Tuesday, January 24, 2012

Talking to fish

Why yes, yes we are lake people, and yes, yes we do like to fish (some of us more than others), but this post is not about the little brownish-greenish things that swim in the lake and sometimes end up on our hooks.  This post is about my Isabella and the name that Madelynn bestowed upon the nebulizer because the mask is shaped and painted like a little fish with hopes of making the nebulizing process easier on little ones.

There is nothing more scary or more helpless feeling than when your child is very sick or hurt and there is nothing you can really do to fix it. 

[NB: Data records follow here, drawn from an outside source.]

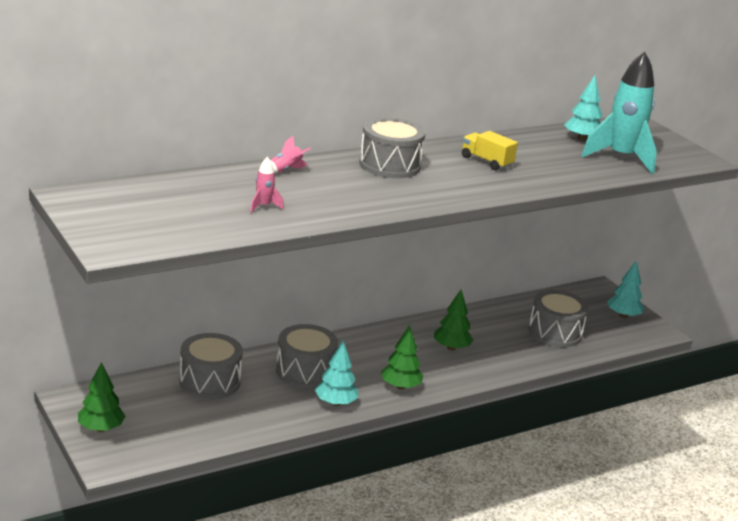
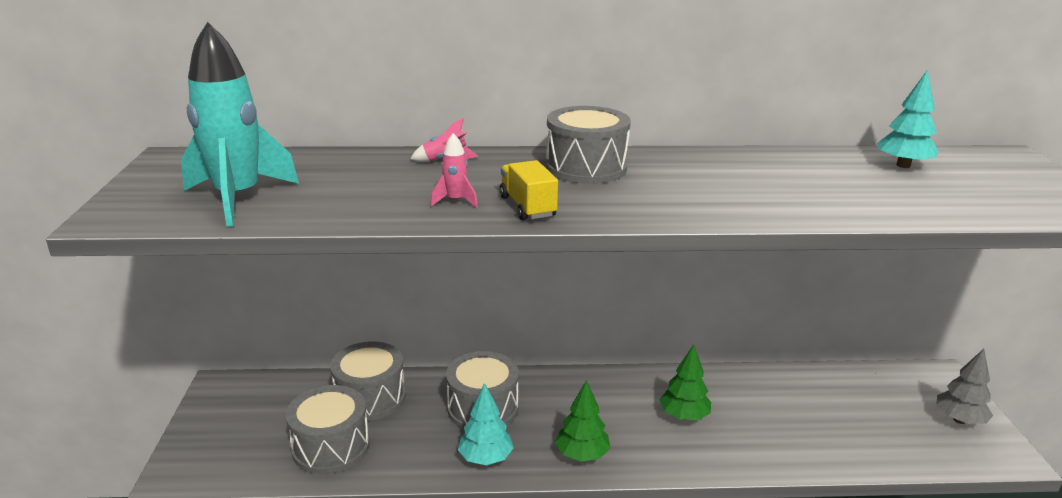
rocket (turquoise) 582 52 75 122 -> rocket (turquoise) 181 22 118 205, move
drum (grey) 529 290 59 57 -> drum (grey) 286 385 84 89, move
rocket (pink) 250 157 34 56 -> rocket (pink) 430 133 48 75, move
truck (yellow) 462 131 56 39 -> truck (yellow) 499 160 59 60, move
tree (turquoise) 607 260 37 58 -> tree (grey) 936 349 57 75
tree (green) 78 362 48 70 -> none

One week ago today I was terrified. 

Isabella had had a cold (or something) pretty much nonstop for about two months.  She was on and off meds, she would get better for a few days, then she would be sick again.  One week ago today, she woke up congested - sniffling and coughing and throughout the morning she found it more and more difficult to breathe.  When she started gasping for air, even seemingly not breathing for seconds at a time, and panting, I packed everyone up and after dropping Madelynn at her grandmother's house, rushed Isabella to the ER.  Four excruciatingly long hours (a chest x-ray, a breathing treatment, a shot of rocephin, an inhaler, a follow-up appointment with the pediatrician for the next morning, and some prescriptions) later, we left with a diagnosis of "atypical pneumonia, RSV, and severe ear infections in both ears".  After going back and forth about admitting her, the doctor decided to release her to my care.  I was terrified, exhausted, and questioning his sanity.  This baby was still struggling to breathe and she was refusing to eat or take a bottle.  She had not had a wet diaper all day.  I knew she was on the verge of dehydration.

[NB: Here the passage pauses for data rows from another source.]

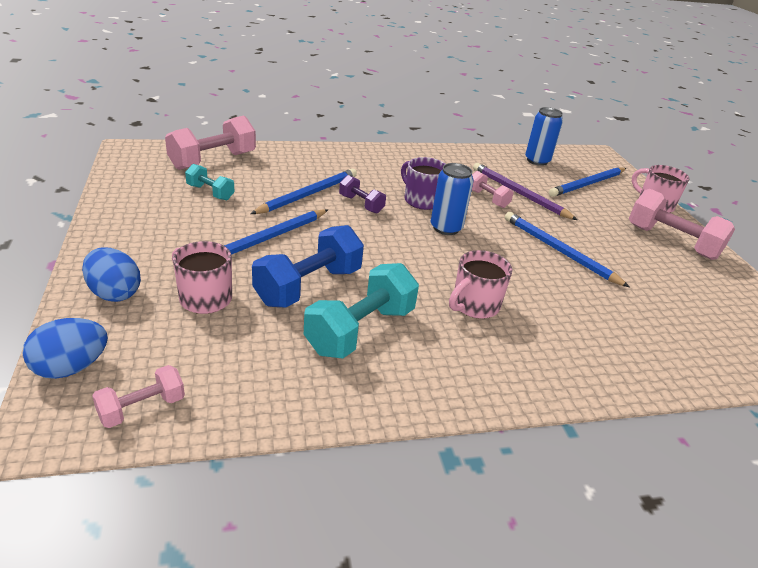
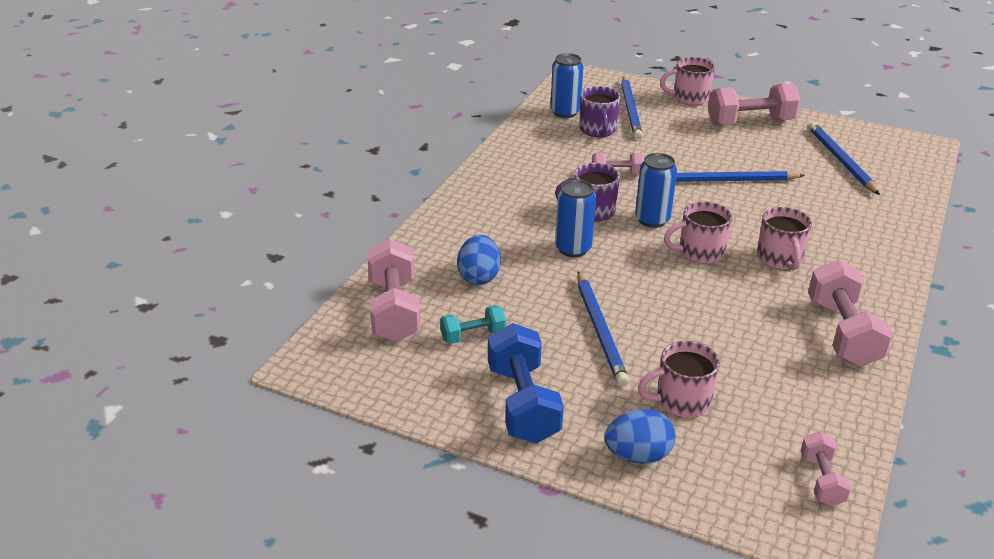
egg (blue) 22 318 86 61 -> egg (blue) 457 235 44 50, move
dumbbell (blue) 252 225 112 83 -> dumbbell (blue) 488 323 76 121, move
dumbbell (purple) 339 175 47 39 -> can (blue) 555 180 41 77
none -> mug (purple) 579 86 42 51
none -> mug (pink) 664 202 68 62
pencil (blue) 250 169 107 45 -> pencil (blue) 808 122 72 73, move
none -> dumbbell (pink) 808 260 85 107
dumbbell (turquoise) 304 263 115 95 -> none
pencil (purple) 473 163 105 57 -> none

So we trudged home, and I rocked and held her all evening - all night really.  I shot her with the inhaler every couple of hours.  I watched her like a hawk.  Several times, I almost took her back to the hospital.  I even stayed in clothes all night in case I had to rush her to the hospital or even, heaven forbid, ride with her in the back of an ambulance.  I didn't feel safe.  I felt as if she might die.

Somehow we survived until morning and I took her, still struggling to breathe, still not eating or taking a bottle (I had forced a couple of teaspoonfuls of Pedialyte into her by syringe), and still with no wet diapers, to the pediatrician.  

Three hours (another chest x-ray, another breathing treatment, and more prescriptions) later, we were sent home.  I almost begged the pediatrician to hospitalize Isabella.  I was increasingly concerned about dehydration and her oxygen level only went from 94% to 97% after the breathing treatment in the office.  97% isn't awful but it is not the greatest either.  I was even more exhausted and still terrified.  The pediatrician did send us home with the fish, however, and the fish and its magical potion became my new BFF.



That afternoon, Isabella's breathing started to improve and she started to not be so lethargic.  She also started taking an ounce or two of her bottles.  By the next day, her appetite was still minimal, but she was smiling and even laughing and playing a bit with her silly big sister.  A few days later, she was taking solids again, though still only drinking a few ounces at a time.

Now, a week later, she is sleeping well, eating/drinking almost normally, and almost completely back to her usual self.  She still has a runny nose and has some coughing spells, especially in the morning, but she is a different baby than she was a week ago.  She still talks to the fish two or three times a day - and she hates it - either screaming her head off the whole time or resigning herself to it and passing totally out - but that noisy, ugly fish saved her life - that and a whole lot of mommy love and prayers!

(((HUGS))) ...............especially to my babies!